It’s time for a teary good buy

Basal tears are tears that are released by both eyes in a tiny, continuous flow intended to keep the cornea lubricated while also fighting against bacterial infection as a part of the body’s immune system.

When basal tears are produced as intended, we’re blissfully unaware of our eyes and suffer no eye discomfort.

Unfortunately, multiple factors can interfere with the eye’s tear function, leading to a range of conditions including keratoconjunctivitis sicca, more commonly known as dry eye disease (DED).

Patients suffering with DED complain of a wide range of symptoms from mild discomfort to significant pain and, if left untreated, severe DED can progress lead to inflammation of the eye, abrasion of the cornea, corneal ulceration, and long-term vision problems.

Oil on troubled water 

To understand the aetiology, signs, and symptoms of DED, Retail Pharmacy spoke with some ophthalmic specialists, and explored the treatment options community pharmacies can offer.

Optometrist and Alcon ANZ Professional Affairs Associate Megan Zabell specialises in the education and training of optometrists, dispensers, pharmacists and pharmacy assistants, on a range of eye conditions and treatments.

She says the main causes for DED are tear quantity, tear quality, or a combination of the two.

“Sometimes the eyes aren’t producing enough tears, and this can be related to age and some inflammatory conditions,” she says.

“Other times, the eyes produce poor quality tears, so they evaporate off the eye’s surface too quickly, a condition most commonly linked to poor function of the oil glands. Dry eye can also be caused by a combination of the two.”

Ebb and flow

Vision Eye Institute Ophthalmologist and University of Canberra Associate Professor Colin Chan says it’s important to ask questions and learn a patient’s history to determine that a patient is presenting with DED and not some other more acute eye problem.

“Dry eye disease is typically a more chronic problem,” he says.

“It will be exacerbated by certain activities, like working at a computer or anything which reduces blinking, because that increases evaporation from the eyes.

“Things like air conditioning, central heating, or even the wind outside can trigger DED and patients will usually talk about something relatively chronic and affecting them most of the time.

“Knowing there are different kinds of symptoms is important because watery eyes and dry eyes can both be symptoms of DED.

“One of the most common symptoms of dry eye is the patient complaining of reflex watering when they’re out in the wind or saying their eyes suddenly start watering when they’re working at a computer.”

Ms Zabell says a frustrating aspect of DED is that sufferers may experience one, two, all, or even none of the typical symptoms, while the severity of symptoms felt by the patient and the signs observed by the healthcare professional often don’t match.

This means when those involved in pharmacy are discussing dry eye complaints with patients, it’s important to gain an understanding of the patient’s history before considering the possibility of DED, particularly as there are some people at higher risk of suffering DED than others.

Ms Zabell says if a customer is in a high-risk group for suffering from dry eye, you can ask three simple questions to “try and tease out any complaints”:

  • Do your eyes feel healthy?
    • This can be a prompt for any of the symptoms mentioned.

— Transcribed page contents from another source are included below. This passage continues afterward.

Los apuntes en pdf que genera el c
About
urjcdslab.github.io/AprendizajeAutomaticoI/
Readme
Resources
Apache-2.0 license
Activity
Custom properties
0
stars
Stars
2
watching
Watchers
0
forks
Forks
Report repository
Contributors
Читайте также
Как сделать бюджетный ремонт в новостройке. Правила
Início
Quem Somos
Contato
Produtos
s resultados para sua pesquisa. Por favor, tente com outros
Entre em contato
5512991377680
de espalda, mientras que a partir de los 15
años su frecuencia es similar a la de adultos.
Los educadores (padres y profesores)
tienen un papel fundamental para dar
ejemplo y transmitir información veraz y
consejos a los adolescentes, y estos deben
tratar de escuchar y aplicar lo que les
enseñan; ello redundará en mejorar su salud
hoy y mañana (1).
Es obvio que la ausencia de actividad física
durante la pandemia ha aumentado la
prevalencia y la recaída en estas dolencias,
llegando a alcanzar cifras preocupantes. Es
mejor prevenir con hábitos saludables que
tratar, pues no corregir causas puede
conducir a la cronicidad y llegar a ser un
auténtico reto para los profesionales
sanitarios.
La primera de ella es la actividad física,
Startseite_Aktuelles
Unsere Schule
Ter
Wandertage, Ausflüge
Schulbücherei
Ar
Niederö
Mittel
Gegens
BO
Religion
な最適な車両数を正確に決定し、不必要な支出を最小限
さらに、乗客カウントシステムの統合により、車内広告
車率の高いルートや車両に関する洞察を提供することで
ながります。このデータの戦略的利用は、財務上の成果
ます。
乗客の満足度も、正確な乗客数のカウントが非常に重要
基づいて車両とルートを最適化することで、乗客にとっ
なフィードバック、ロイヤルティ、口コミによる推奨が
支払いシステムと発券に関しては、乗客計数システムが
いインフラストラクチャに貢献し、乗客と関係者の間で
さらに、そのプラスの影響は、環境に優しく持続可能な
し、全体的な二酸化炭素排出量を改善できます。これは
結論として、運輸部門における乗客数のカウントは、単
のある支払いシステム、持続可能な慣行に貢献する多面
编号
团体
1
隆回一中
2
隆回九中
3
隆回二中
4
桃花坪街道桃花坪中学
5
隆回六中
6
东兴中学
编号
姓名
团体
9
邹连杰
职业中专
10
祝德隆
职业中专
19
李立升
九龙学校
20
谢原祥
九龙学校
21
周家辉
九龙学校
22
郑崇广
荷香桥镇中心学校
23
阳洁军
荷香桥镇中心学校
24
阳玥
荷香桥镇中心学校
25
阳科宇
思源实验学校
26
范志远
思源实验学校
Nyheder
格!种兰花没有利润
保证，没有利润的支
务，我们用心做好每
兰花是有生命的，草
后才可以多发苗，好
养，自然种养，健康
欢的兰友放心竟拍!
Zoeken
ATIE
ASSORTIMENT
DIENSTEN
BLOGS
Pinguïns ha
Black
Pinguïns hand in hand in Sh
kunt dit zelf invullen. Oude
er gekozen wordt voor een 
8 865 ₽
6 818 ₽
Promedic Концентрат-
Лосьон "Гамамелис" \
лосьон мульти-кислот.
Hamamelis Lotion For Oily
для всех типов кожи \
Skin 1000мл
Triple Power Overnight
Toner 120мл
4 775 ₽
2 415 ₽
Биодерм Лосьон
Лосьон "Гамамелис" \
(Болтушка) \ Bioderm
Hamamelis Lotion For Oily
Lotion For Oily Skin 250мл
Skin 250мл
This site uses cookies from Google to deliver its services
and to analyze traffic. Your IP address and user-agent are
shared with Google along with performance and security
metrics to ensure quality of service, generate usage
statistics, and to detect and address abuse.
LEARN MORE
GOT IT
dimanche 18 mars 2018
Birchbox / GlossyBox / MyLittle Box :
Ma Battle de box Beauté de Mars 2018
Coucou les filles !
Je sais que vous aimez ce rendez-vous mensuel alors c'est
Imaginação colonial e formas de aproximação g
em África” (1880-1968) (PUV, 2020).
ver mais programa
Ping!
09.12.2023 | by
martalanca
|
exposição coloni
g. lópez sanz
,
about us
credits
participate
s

Sometimes patients can’t articulate the symptoms but know that something feels a bit off about their eyes.
  • Do you think your eyes look healthy?
    • If a patient has chronic dry eye, the nerves on the front of the eye are changed, so they may stop complaining of symptoms but lament that their eyes look red (or that loved ones often say their eyes look red).
  • Do your eyes ever feel dry or uncomfortable?

When presented with a patient suffering with DED, plenty of OTC products are available in community pharmacies.

While these don’t address the pathophysiology of DED, they can offer effective temporary relief and are used by many patients to successfully control their condition.

In recommending the best product for each patient’s needs, consideration should be given to the type of DED (evaporative, aqueous or mixed), the severity of the patient’s symptoms, and if the patient wears contact lenses, as some products are not compatible with lenses.

Taming tear troubles

When discussing DED with patients, Ms Zabell recommends passing on the following lifestyle tips to help them manage their symptoms and reduce the need for eye drops.

  • Stay sufficiently hydrated by drinking plenty of water. This makes a significant difference and is something often forgotten.
  • Use the 20/20/20 rule to take breaks from screen work. For every 20 minutes of screen work, take a 20 second break to look at something 20 feet (6 metres) or more away. This relaxes your eyes and improves blinking.
  • Eating a healthy, balanced diet.
  • If they are a smoker, discuss that smoking cessation can help reduce DED symptoms.
  • Wearing sunglasses that protect the eyes when outside can help with some symptoms.